Tertullian, writing in the last years of the same century on what took place at these meetings of the brethren, relates how "each of us puts in a small amount one day in the month, or whenever he pleases, but only if he pleases, and if he is able; for there is no compulsion in the matter, every one contributing of his own free will. The amounts so collected are expended on poor orphans, in support of old folk, . . . on those who are in the mines, or exiled, or in prison, so long as their distress is for the sake of God's fellowship."
We notice how often it is repeated that all these offerings are purely voluntary—the idea of communism[1] was absolutely unknown in the Church of the first days. The fact that there were rich and poor is ever acknowledged. This is especially marked in the tombs of the catacombs, where the rich were laid to sleep in costly and even in splendidly adorned chambers, leading out of the corridors where the bodies of the poorer ones were tenderly and reverently buried, but in far humbler and unadorned resting-places.
In less that fifty years after Tertullian's time, Cornelius, bishop of Rome, in a letter written circa A.D. 250 (quoted by Eusebius, H. E. vi. 43), gives us a fairly exhaustive catalogue of the officials and the persons in distress supported by the voluntary contributions of the Roman Brotherhood.
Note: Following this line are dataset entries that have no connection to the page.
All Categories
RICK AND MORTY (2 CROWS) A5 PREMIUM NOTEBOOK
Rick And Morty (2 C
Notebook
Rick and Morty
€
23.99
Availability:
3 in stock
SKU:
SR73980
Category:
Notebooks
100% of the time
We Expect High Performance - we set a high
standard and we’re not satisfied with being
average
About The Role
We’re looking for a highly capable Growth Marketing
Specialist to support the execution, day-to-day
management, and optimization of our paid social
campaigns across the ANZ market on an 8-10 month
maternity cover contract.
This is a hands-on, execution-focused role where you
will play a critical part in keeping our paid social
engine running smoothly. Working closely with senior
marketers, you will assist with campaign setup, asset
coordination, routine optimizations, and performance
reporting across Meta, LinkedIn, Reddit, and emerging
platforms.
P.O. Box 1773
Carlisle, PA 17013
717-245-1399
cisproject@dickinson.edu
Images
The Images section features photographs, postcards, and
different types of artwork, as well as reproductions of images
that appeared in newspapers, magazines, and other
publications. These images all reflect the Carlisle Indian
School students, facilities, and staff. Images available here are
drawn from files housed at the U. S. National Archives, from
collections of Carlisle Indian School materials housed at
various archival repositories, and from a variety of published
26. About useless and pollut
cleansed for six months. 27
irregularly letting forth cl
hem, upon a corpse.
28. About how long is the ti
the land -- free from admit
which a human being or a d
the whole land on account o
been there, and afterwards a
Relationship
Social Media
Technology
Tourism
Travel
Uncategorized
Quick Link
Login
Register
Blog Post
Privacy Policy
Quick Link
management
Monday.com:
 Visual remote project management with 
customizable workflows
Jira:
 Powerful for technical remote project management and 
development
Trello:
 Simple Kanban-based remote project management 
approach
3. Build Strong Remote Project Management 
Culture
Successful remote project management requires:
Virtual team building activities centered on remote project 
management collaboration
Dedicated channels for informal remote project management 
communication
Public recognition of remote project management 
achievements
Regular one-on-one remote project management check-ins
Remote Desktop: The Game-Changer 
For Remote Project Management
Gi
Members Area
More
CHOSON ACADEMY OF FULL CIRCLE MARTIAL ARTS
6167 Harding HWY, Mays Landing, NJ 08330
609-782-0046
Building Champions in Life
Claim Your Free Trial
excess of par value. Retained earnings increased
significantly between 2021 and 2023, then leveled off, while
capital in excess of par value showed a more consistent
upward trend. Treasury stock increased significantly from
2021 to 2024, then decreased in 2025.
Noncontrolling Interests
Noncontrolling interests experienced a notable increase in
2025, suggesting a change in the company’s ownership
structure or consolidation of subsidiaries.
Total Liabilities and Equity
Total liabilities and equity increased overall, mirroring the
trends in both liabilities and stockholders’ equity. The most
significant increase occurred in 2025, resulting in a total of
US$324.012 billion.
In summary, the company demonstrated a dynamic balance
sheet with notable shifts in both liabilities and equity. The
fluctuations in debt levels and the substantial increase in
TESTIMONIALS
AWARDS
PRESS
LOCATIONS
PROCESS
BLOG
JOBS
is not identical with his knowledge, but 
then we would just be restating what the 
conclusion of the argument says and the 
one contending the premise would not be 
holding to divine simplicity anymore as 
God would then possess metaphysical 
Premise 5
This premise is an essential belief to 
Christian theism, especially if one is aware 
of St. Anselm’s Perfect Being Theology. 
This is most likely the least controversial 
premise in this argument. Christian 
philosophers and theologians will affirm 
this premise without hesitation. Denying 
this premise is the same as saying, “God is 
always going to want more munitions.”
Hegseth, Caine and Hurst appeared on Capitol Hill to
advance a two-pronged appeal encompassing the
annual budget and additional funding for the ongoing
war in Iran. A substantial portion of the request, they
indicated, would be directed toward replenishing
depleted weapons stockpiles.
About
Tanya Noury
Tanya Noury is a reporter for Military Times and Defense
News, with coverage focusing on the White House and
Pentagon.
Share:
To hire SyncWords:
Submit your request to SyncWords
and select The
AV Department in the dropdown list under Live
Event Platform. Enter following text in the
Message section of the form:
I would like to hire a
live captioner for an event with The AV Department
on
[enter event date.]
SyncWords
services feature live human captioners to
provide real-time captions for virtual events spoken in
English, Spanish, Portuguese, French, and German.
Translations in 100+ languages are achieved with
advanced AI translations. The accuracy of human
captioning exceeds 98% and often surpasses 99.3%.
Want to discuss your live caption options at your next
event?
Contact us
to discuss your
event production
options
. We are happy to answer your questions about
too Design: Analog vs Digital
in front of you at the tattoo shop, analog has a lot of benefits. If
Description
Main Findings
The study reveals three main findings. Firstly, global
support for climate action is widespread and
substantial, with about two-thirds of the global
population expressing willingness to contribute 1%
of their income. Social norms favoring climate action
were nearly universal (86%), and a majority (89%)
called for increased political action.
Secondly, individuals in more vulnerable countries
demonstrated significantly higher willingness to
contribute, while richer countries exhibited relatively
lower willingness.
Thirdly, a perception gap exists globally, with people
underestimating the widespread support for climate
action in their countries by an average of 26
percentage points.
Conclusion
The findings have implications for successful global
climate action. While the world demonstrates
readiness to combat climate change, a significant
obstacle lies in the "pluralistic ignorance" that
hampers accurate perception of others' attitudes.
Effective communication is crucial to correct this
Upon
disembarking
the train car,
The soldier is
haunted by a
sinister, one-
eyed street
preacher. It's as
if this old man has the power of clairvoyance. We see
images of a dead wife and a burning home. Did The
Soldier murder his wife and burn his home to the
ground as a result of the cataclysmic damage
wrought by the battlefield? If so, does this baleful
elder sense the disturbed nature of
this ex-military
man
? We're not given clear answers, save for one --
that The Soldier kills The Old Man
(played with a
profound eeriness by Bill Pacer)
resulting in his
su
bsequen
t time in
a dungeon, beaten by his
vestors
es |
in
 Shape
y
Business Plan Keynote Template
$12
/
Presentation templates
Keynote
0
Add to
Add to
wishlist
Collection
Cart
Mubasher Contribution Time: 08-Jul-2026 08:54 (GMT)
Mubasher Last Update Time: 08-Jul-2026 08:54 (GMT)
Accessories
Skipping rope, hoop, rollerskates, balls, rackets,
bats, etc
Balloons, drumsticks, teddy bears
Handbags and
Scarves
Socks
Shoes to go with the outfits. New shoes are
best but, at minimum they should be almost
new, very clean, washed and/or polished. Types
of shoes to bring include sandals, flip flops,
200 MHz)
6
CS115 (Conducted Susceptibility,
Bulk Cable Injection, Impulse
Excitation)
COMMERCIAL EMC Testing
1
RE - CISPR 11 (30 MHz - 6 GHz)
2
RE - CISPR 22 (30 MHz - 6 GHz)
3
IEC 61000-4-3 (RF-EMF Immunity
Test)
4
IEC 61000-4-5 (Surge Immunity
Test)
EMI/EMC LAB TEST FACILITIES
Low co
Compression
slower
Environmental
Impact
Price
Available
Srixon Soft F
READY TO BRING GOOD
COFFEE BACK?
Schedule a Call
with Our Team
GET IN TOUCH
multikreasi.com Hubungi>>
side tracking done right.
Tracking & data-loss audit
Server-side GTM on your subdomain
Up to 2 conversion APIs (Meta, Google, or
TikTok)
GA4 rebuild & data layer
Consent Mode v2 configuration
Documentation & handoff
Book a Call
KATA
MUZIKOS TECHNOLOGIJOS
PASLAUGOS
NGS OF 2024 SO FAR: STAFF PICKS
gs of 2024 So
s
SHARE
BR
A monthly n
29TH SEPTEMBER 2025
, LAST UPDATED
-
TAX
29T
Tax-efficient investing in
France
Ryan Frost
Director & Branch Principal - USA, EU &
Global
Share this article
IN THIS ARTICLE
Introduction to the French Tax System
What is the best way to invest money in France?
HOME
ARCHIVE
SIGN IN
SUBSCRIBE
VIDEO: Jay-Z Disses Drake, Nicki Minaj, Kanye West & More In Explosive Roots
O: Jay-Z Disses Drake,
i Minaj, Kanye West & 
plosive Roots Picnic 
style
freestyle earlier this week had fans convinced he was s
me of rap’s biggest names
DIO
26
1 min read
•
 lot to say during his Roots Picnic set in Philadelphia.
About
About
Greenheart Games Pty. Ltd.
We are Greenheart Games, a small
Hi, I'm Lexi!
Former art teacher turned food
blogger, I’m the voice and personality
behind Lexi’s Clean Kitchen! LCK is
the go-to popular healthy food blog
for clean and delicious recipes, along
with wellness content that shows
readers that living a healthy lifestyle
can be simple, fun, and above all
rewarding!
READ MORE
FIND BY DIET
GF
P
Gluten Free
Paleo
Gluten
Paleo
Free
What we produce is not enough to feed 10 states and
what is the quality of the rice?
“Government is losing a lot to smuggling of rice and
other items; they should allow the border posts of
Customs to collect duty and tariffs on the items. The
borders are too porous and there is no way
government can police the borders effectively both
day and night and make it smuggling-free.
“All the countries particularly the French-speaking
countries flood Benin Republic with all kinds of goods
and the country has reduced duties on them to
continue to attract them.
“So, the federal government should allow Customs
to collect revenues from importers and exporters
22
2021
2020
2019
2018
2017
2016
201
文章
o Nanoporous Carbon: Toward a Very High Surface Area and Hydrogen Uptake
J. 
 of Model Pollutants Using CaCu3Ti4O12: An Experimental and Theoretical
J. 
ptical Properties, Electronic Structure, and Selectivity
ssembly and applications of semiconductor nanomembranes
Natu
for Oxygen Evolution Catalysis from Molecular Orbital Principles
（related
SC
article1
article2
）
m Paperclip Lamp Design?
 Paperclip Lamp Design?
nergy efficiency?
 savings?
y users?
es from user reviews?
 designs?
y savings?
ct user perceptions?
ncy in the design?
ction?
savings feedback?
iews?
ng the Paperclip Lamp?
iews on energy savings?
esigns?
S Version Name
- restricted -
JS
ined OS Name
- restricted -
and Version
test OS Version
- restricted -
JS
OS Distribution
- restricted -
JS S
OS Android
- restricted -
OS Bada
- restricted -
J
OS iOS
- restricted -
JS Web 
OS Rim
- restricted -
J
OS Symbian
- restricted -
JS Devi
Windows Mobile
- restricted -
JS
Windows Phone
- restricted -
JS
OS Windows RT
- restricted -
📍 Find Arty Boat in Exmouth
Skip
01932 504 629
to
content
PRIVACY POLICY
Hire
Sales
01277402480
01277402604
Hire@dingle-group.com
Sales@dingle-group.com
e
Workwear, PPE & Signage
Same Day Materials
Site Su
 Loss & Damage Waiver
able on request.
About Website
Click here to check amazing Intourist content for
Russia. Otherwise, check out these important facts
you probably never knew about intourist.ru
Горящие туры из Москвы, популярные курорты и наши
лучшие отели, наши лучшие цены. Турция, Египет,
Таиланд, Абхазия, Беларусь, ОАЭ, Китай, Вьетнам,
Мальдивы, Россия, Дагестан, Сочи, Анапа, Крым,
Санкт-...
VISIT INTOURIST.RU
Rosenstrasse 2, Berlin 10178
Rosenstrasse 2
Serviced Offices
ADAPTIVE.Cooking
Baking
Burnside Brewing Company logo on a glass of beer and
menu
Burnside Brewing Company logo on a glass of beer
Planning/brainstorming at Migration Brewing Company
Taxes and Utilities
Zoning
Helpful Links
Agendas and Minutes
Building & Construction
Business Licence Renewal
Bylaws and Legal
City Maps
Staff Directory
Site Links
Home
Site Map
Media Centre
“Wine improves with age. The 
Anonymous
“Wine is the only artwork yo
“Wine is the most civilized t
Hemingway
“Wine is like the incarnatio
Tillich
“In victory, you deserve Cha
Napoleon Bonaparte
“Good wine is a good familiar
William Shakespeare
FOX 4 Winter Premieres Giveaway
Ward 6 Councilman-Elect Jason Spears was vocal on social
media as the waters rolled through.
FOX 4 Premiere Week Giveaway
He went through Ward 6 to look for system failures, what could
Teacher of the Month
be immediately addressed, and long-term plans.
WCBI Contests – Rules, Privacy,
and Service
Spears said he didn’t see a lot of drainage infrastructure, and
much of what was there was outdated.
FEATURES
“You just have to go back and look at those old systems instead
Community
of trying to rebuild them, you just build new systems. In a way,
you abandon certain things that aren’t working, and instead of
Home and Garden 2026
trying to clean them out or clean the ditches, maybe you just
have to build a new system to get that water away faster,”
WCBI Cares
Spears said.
He enumerates forty-six presbyters, seven deacons, seven sub-deacons, forty-two acolytes, fifty-two exorcists, readers, and doorkeepers, together with fifteen hundred widows and persons in poverty maintained constantly by the alms of the faithful.
It is evident from the references in writings of the second century that almsgiving in the Church of the first days occupied in the hearts of believers a higher place, a far more important
- ↑ If the experiment of "communism" in the early Christian Church was ever tried, it was in the congregation of Jerusalem, and there it is clear that the results were simply disastrous; very soon the Church of Jerusalem was reduced to the direst straits. There are very many allusions to this state of things in S. Paul's Epistles, where collections for the "poor saints in Jerusalem" are constantly mentioned; yet even in that Church, where apparently some attempt at a community of goods was evidently made, entire renunciation was evidently, as we see in the case of Ananias and Sapphira, never obligatory, but was ever purely voluntary.